Der Erfolg setzt sich fort: Auch die zweite Veranstaltung aus dem interdisziplinären Fortbildungszyklus der Arbeitsgruppe Frühförderung bei der Ärztekammer Schleswig-Holstein war mit ca. 220 Teilnehmerinnen/Teilnehmern hervorragend besucht.

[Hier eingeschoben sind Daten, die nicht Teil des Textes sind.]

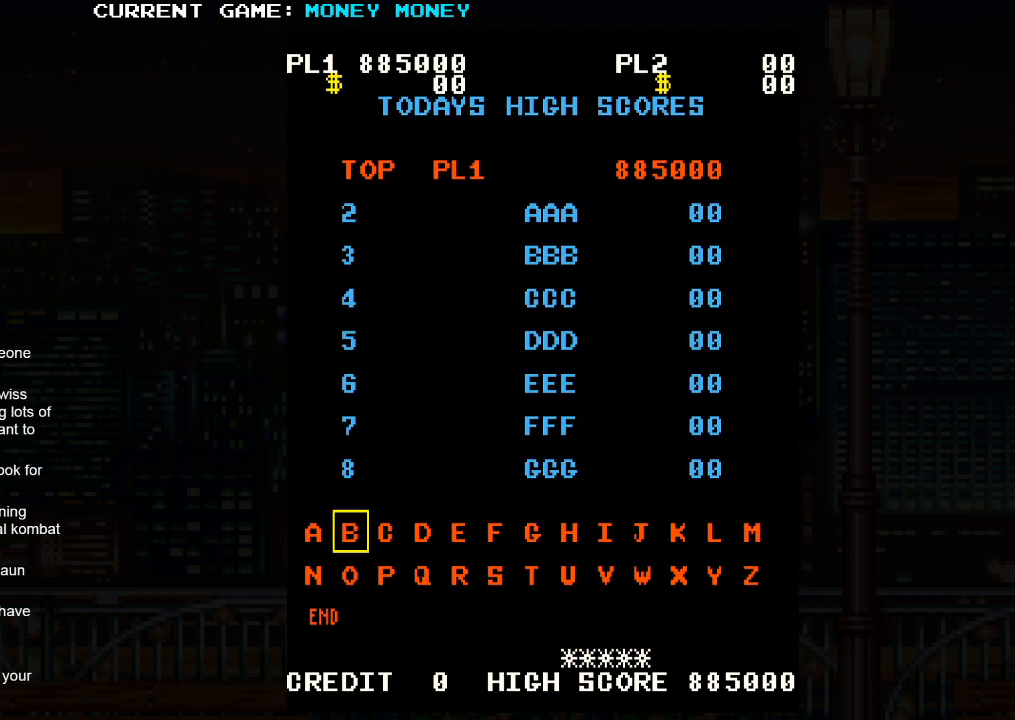
{"buttons": ["SQUARE"], "left_stick": "center", "events": [[500, "SQUARE", "down"]]}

Langjährige Erfahrung in der schwierigen Diagnostik des frühkindlichen Autismus und der Abgrenzung gegen andere Krankheitsbilder zeigte sich im Vortrag von Dr. Göran Carlson, Abteilung Psychologie der Universitäts-Kinderklinik Kiel. Er zeigte auf, dass es sich beim frühkindlichen Autismus um eine tief greifende, wahrscheinlich genetisch bedingte Entwicklungsstörung handelt, die deutliche Anzeichen schon vor dem vollendeten dritten Lebensjahr hat und die während der gesamten Lebenszeit anhält. Als Leitsymptome sind Störungen auf drei Ebenen zu beobachten: In der sozialen Interaktion z. B. im nicht-verbalen Verhalten oder auch in der Beziehung zu Gleichaltrigen, im Bereich der Kommunikation und Sprache wird etwa keine oder eine unverständliche Sprachentwicklung beobachtet und es gibt stereotype Verhaltensmuster, die ungewöhnlich, wiederholt motorisch oder anders auffällig sind. Mittlerweile kann man in der Diagnostik der störungsspezifischen Symptomatik des frühkindlichen Autismus auf eine breite Palette von Instrumenten zugreifen (z. B. Autismus-Diagnostisches Interview, ADI-R oder die Childhood Autism Rating Scale, CARS).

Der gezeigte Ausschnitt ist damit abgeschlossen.